Reproduce the listing below word for word, keeping every line as it appears.

**Records excerpted from a collection**
◇ ◇ ◇ ◇
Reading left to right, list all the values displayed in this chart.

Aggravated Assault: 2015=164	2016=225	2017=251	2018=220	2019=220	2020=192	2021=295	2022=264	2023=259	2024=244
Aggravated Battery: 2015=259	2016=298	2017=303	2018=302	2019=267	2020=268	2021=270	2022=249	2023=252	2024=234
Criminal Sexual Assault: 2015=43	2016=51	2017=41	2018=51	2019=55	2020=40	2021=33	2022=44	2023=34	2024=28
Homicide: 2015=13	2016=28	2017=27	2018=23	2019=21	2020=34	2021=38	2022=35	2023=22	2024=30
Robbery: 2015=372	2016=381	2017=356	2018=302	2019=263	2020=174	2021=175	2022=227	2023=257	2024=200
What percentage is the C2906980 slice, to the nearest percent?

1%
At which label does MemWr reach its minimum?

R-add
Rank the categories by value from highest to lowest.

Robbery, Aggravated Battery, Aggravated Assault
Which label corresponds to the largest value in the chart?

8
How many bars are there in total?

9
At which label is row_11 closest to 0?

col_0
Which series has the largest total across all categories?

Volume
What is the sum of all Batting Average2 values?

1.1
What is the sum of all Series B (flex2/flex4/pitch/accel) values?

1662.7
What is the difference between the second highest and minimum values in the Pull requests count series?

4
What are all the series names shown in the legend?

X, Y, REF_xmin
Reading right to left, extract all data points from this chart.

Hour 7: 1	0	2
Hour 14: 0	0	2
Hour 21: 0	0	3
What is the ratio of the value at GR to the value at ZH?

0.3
◇ ◇ ◇ ◇
**Answer section**
Reading left to right, list all the values displayed in this chart.

Aggravated Assault: 2015=164	2016=225	2017=251	2018=220	2019=220	2020=192	2021=295	2022=264	2023=259	2024=244
Aggravated Battery: 2015=259	2016=298	2017=303	2018=302	2019=267	2020=268	2021=270	2022=249	2023=252	2024=234
Criminal Sexual Assault: 2015=43	2016=51	2017=41	2018=51	2019=55	2020=40	2021=33	2022=44	2023=34	2024=28
Homicide: 2015=13	2016=28	2017=27	2018=23	2019=21	2020=34	2021=38	2022=35	2023=22	2024=30
Robbery: 2015=372	2016=381	2017=356	2018=302	2019=263	2020=174	2021=175	2022=227	2023=257	2024=200
What percentage is the C2906980 slice, to the nearest percent?

1%
At which label does MemWr reach its minimum?

R-add
Rank the categories by value from highest to lowest.

Robbery, Aggravated Battery, Aggravated Assault
Which label corresponds to the largest value in the chart?

8
How many bars are there in total?

9
At which label is row_11 closest to 0?

col_0
Which series has the largest total across all categories?

Volume
What is the sum of all Batting Average2 values?

1.1
What is the sum of all Series B (flex2/flex4/pitch/accel) values?

1662.7
What is the difference between the second highest and minimum values in the Pull requests count series?

4
What are all the series names shown in the legend?

X, Y, REF_xmin
Reading right to left, extract all data points from this chart.

Hour 7: 1	0	2
Hour 14: 0	0	2
Hour 21: 0	0	3
What is the ratio of the value at GR to the value at ZH?

0.3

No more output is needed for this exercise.